Localize nas linhas abaixo todas as que contêm a palavra "offsetDistance" e copie cada uma delas. A diferença entre maiúsculas e minúsculas conta.

§ **Dados apresentados**

>>>

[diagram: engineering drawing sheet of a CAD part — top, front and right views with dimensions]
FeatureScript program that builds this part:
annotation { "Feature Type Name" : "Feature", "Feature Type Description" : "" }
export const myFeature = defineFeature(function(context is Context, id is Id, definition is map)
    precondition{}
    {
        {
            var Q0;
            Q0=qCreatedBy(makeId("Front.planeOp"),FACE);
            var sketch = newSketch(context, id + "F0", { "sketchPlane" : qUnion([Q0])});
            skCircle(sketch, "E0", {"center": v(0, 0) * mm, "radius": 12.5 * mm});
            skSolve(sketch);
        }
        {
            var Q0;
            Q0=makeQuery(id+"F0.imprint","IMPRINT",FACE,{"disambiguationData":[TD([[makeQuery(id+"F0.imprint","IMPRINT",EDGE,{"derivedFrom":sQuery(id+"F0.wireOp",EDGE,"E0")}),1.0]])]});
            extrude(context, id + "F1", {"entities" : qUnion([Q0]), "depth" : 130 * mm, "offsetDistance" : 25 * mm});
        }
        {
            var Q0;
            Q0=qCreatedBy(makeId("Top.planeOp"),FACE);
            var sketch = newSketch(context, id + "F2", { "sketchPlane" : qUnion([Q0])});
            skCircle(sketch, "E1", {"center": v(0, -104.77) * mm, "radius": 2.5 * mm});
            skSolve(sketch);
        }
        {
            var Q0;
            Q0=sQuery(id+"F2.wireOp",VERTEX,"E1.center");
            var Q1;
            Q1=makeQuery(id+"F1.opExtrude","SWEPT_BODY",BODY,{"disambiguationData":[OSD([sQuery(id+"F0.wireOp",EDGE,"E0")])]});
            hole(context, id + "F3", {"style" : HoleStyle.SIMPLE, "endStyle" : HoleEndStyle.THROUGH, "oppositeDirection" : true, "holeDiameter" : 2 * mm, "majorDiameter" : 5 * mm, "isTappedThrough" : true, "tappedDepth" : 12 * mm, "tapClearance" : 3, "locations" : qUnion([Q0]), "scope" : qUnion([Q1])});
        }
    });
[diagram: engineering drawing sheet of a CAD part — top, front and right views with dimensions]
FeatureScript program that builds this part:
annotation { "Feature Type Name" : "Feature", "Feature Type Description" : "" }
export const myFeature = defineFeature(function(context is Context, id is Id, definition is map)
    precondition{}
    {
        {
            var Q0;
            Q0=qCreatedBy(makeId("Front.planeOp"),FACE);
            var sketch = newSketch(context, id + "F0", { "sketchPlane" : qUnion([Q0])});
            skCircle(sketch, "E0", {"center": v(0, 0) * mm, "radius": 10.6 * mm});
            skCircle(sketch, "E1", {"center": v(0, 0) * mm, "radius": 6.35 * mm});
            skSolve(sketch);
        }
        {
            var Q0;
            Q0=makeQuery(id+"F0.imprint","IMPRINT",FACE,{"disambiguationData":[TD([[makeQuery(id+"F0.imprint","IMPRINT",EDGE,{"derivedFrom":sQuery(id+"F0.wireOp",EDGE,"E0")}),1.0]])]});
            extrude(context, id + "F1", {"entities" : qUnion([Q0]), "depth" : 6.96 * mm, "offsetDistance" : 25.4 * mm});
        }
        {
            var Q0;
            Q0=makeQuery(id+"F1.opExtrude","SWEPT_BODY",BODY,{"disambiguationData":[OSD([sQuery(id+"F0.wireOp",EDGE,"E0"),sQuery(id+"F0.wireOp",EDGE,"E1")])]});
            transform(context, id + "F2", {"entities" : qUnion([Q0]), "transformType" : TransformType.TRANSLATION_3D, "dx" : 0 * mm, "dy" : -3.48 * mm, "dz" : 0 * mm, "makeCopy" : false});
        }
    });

<<<

§ **Resposta escrita**
            extrude(context, id + "F1", {"entities" : qUnion([Q0]), "depth" : 130 * mm, "offsetDistance" : 25 * mm});
            extrude(context, id + "F1", {"entities" : qUnion([Q0]), "depth" : 6.96 * mm, "offsetDistance" : 25.4 * mm});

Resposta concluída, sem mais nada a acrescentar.